The agency's original charter was to keep harmful drugs out of patients' hands. But in practice that has come to mean "protecting" people from drugs that could save their lives. To take just one example, in June 2000 the FDA had two drugs ready for approval within six months to treat a rare, fatal disorder called Fabry's Disease. But although 15 countries in Europe already approved the drug, the FDA put it on hold for more data.
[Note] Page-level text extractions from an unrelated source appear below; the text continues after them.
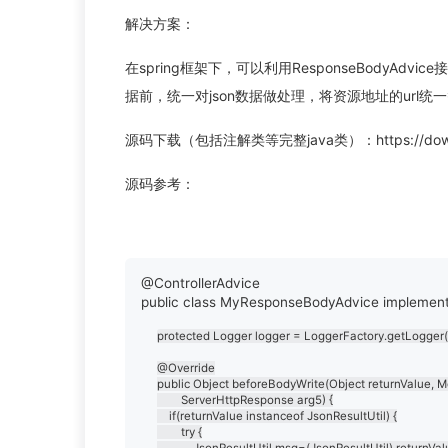
解决方案：
在spring框架下，可以利用ResponseBodyAdvic
据前，统一对json数据做处理，将资源地址的url统一替
源码下载（包括注解类等完整java类）：https://download
源码参考：
@ControllerAdvice

protected Logger logger = LoggerFactory.getLogger(th
@Override

public Object beforeBodyWrite(Object returnValue, M
		ServerHttpResponse arg5) {

	if(returnValue instanceof JsonResultUtil) {

		try {

			JsonResultUtil msg=(JsonResultUtil) returnValue;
In the mean time, 15 people with Fabry's have died waiting for the medicine.
Here are some of the specific charges:
- Too many biotech products are endlessly sidelined by requests for unnecessary data.
- The agency often insists on clinical trials and group comparisons that are scientifically inappropriate for individual therapies like cancer vaccines, or for biologic-based products that target special proteins or molecules within individual cells.
- The agency's decision-making is so lethargic that we actually lag behind Europe and Japan in the time it takes to approve new biotech drugs.
- No wonder, experts say, the cost of developing a new drug has doubled from $400 million to $800 million in the last decade.
The critics recommend several steps to bring the agency into the 21st century. They say getting the agency fully computerized would be a good start.
Seeking out advisers and expert panels staffed with actual scientists, practicing doctors and statisticians who specialize in medicine would advance the cause.
The FDA should work in concert with patient groups and companies to track outcomes and impacts after a drug has been certified safe in humans, experts recommend.